4. Repairs & Assessment Fees
Another aspect to consider is what happens when the property where your timeshare is located needs to be repaired or improved. Due to the fact that you don’t own the actual property, only your unit, the company which owns it can charge you an assessment fee for repair costs anytime they want. You don’t get a vote in the decision.
For most timeshare companies, this fee ranges from flat fees to a percentage of the total repair costs, and it must be paid immediately. For example, if a natural disaster occurred which caused a great deal of damage, then you could be charged thousands of dollars that are due immediately. On the other hand, you’ll never be charged any assessment fees or repair fees if a hotel that you stay at happens to be damaged or needs repairs. Heck, you might even get a refund if you’ve booked a hotel and they have to cancel due to damages.
5. Membership Costs
If you own a timeshare, and belong to a timeshare exchange company, then you are responsible for paying all membership fees. Timeshare exchange companies allow members to rent or exchange their timeshares amongst each other. Some timeshare exchange companies charge as little as $100 annually, but they can also charge significantly more.

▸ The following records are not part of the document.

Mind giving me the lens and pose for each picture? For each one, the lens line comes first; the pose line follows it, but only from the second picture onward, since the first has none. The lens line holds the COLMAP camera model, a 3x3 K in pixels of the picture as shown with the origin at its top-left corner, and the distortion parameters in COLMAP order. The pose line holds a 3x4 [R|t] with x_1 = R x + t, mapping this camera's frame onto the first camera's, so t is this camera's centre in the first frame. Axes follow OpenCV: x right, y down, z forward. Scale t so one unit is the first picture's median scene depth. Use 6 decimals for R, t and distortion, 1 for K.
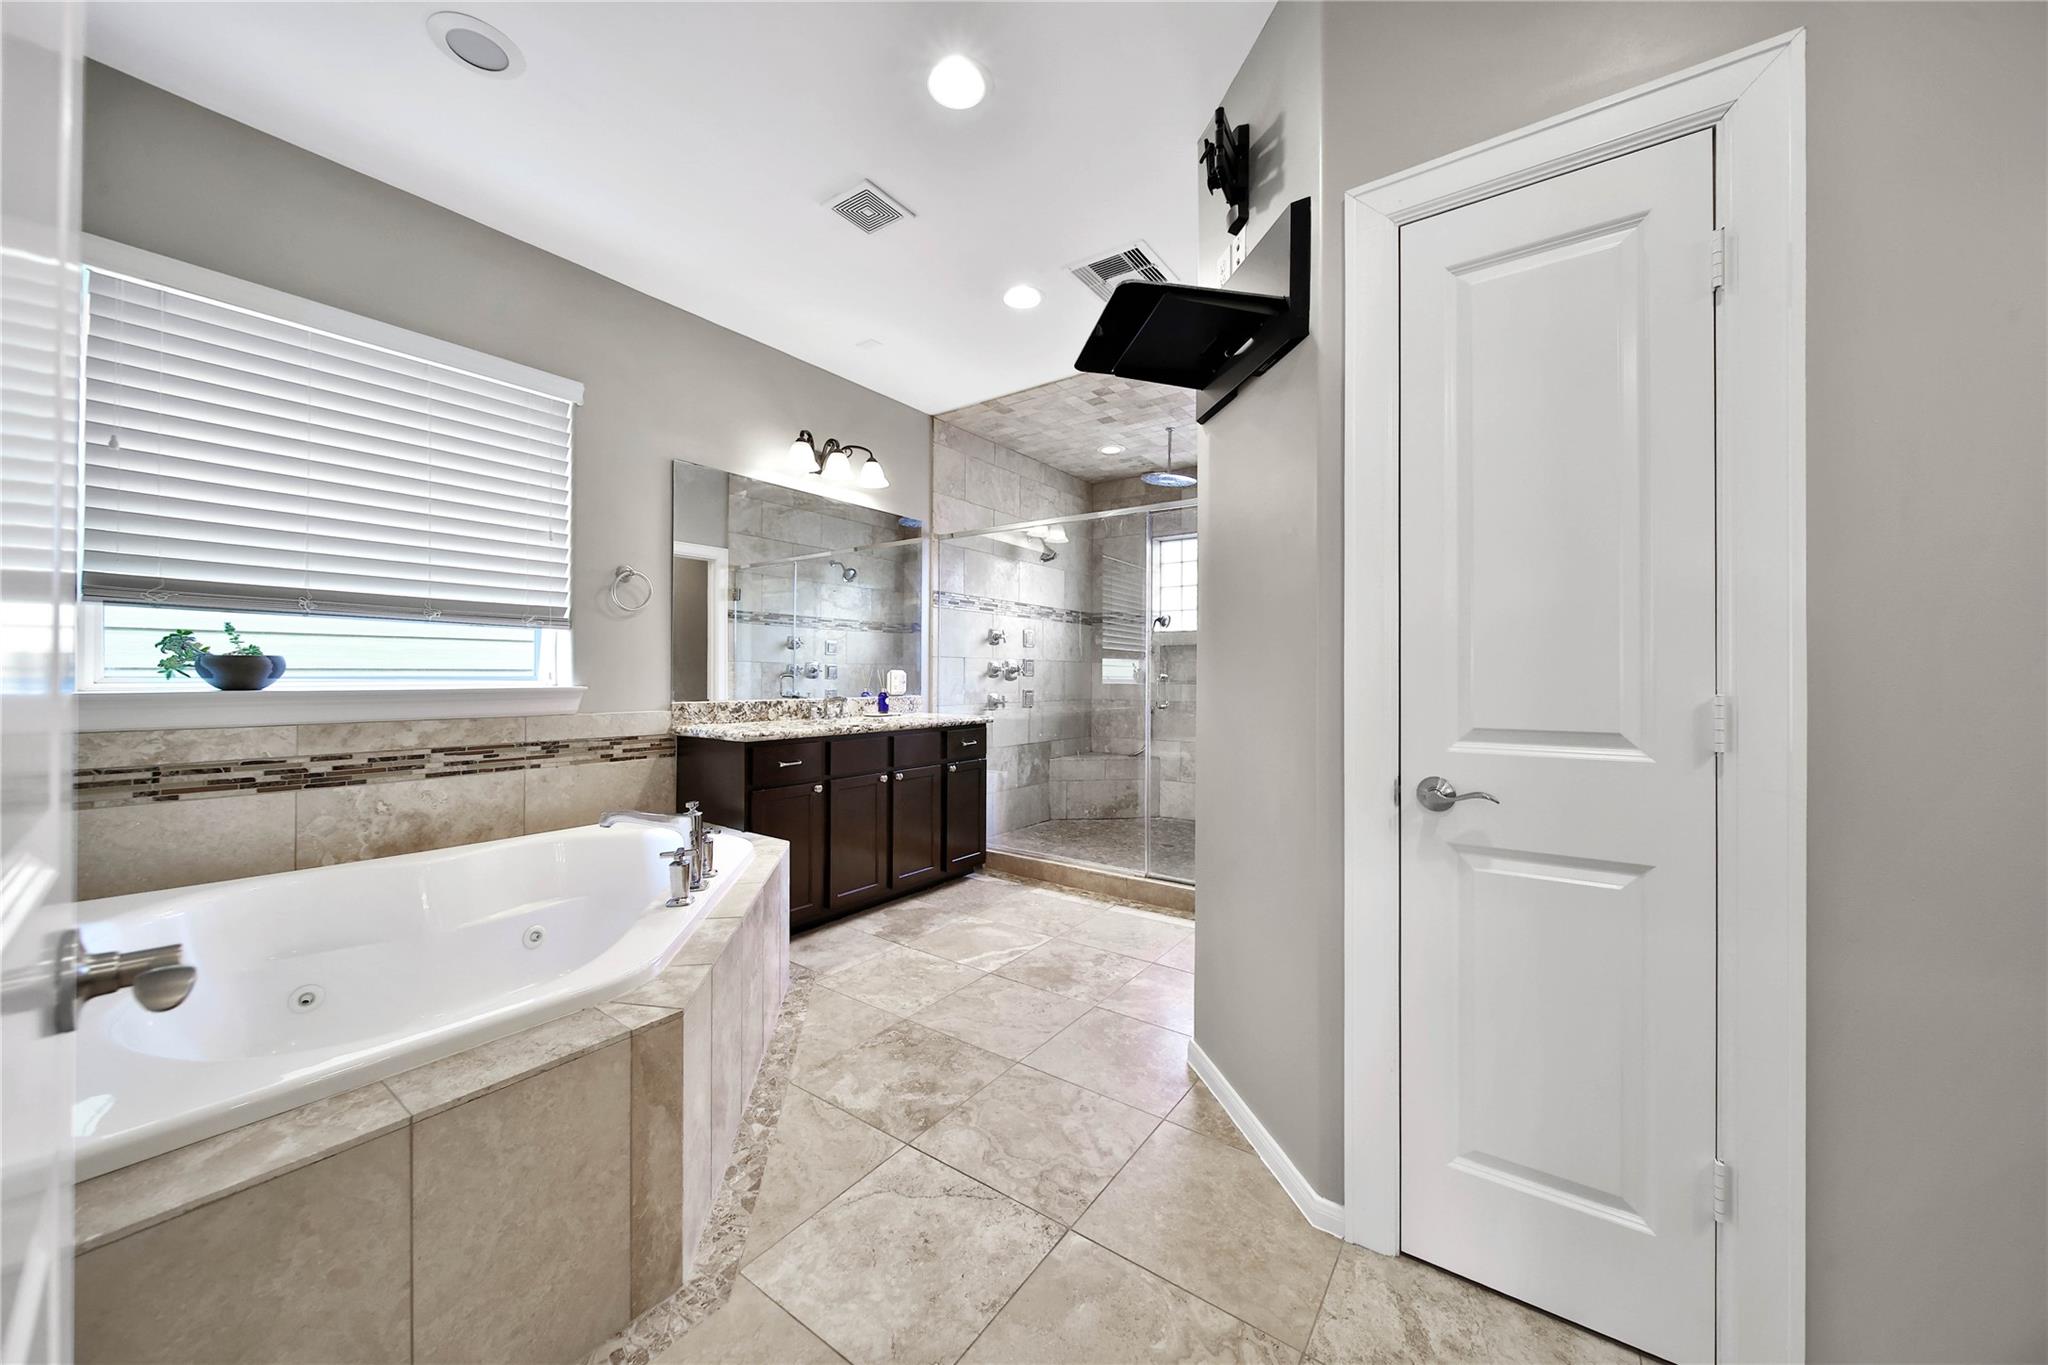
lens RADIAL K [[718.3, 0, 1021.8], [0, 718.3, 670.6], [0, 0, 1]] dist [0.000998, -0.003291]
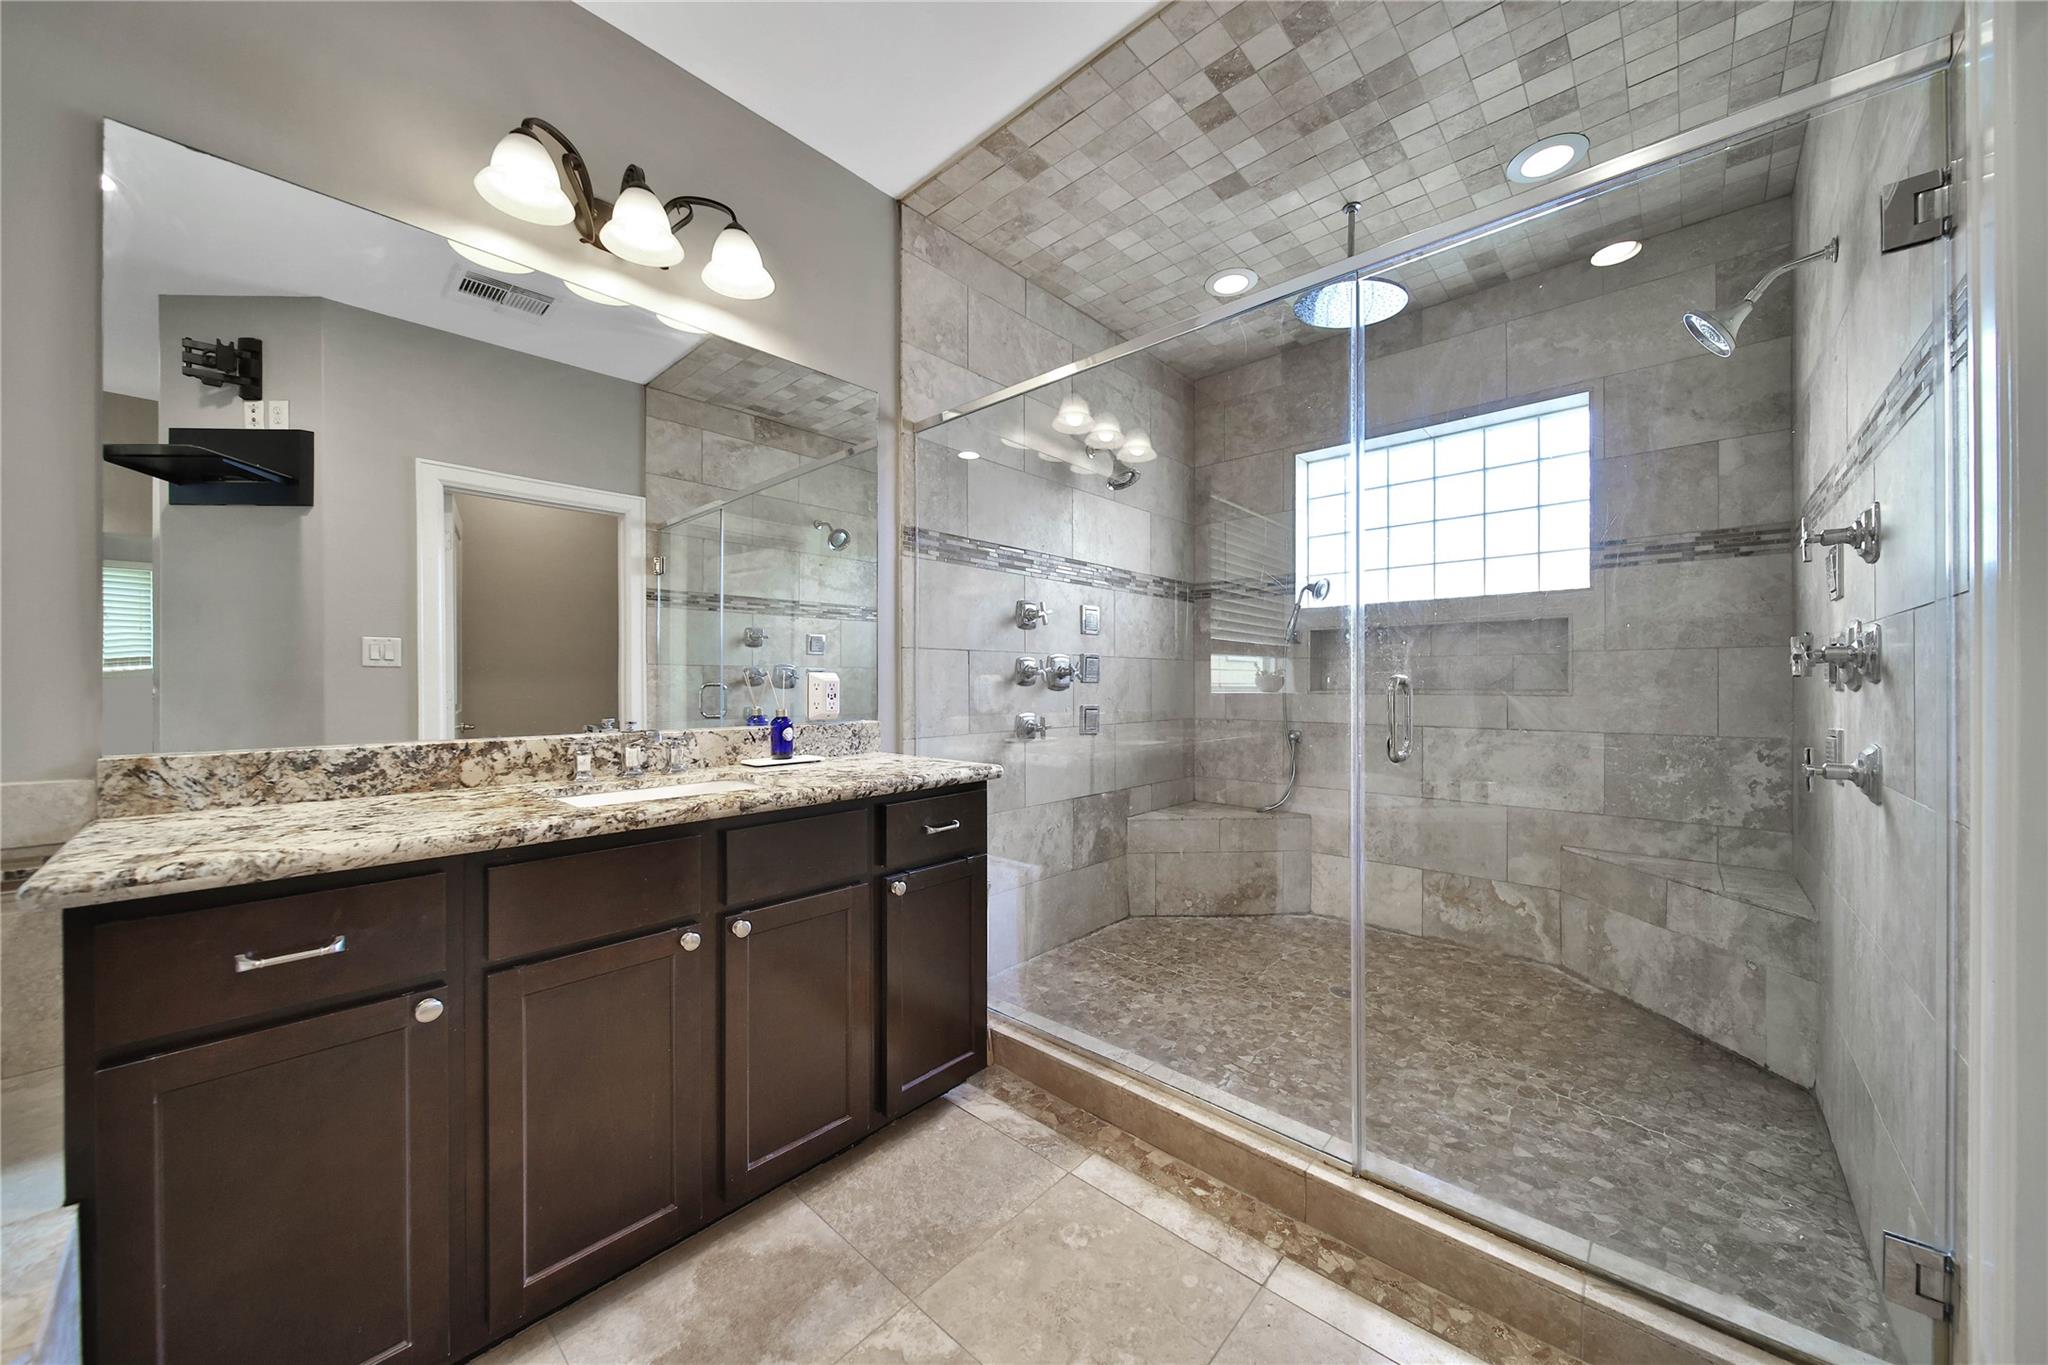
lens RADIAL K [[734.9, 0, 1033.6], [0, 734.9, 685.6], [0, 0, 1]] dist [0.002310, -0.003476]
pose [[0.994813, -0.006841, -0.101486, 0.040730], [0.007803, 0.999928, 0.009087, 0.006693], [0.101417, -0.009832, 0.994795, 0.634955]]
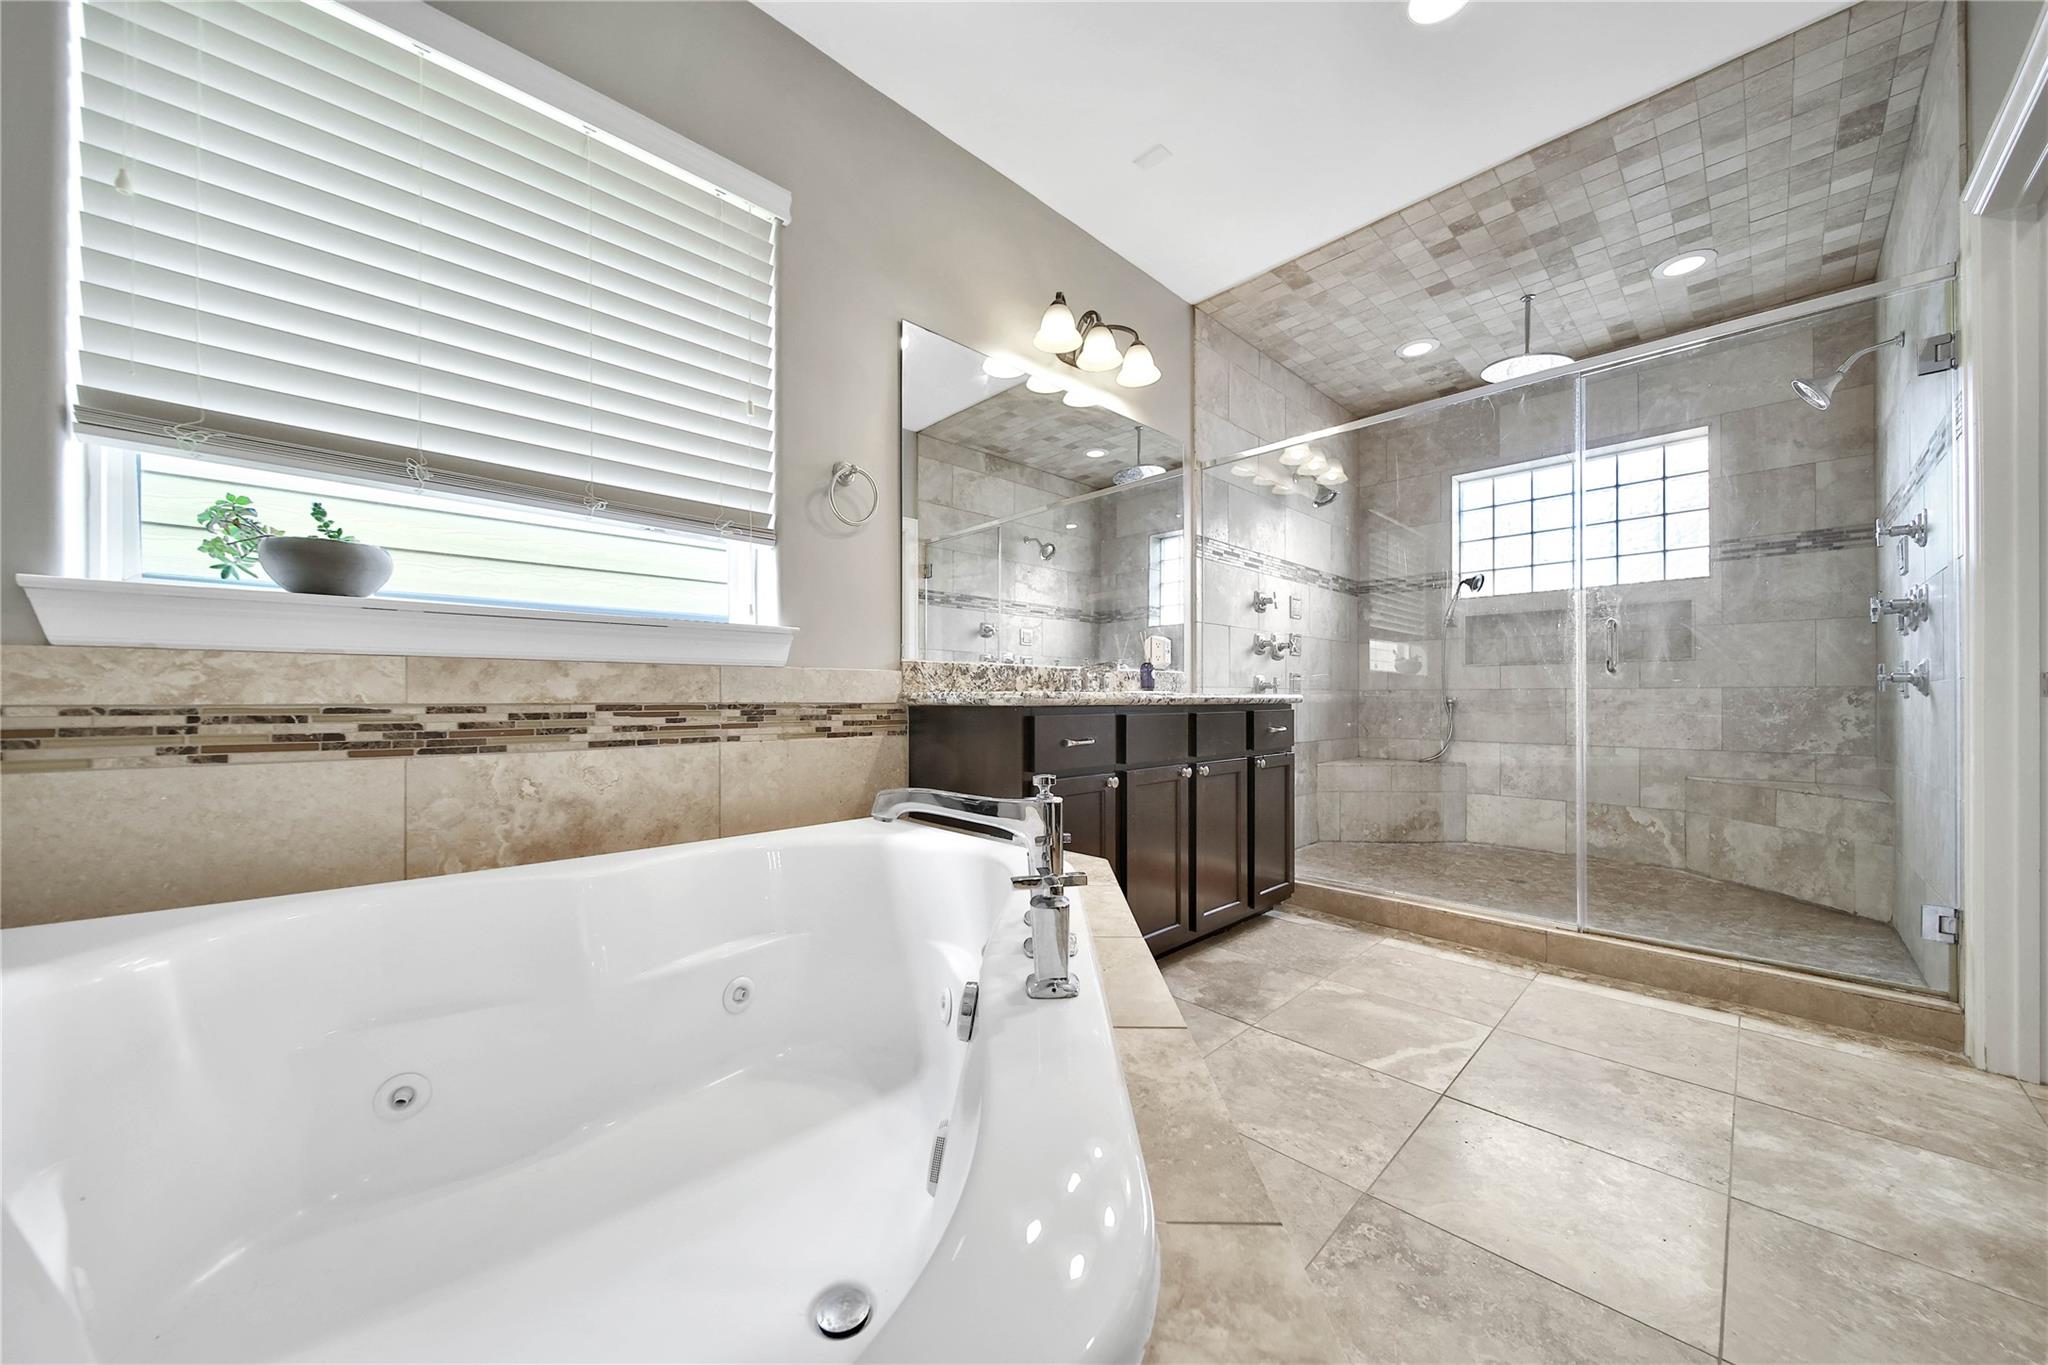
lens RADIAL K [[719.9, 0, 1031.8], [0, 719.9, 696.2], [0, 0, 1]] dist [-0.000376, -0.002852]
pose [[0.984753, -0.005714, -0.173866, -0.224909], [0.006763, 0.999962, 0.005445, 0.074322], [0.173828, -0.006537, 0.984754, 0.302139]]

The difference between owning a timeshare and using a hotel is that hotels will never charge you a membership fee. In fact, hotel memberships are usually free and allow the members to earn rewards when they use their hotel rooms.
Even though timeshare salespeople will lead you to believe that owning a timeshare is much less expensive than staying in a hotel, in the long run the fees associated with owning a timeshare are much more significant than what it would cost to stay in a hotel during your vacations. The best way to ensure you’re making an informed decision on whether or not you should purchase a timeshare is by understanding all of the fees and costs that comes with it.
Then it’s up to you to decide whether it is more cost-effective to purchase a timeshare or stay in a hotel. With hotels, all you have to do is pay for the cost of your stay and leave. There is certainly something to be said for that!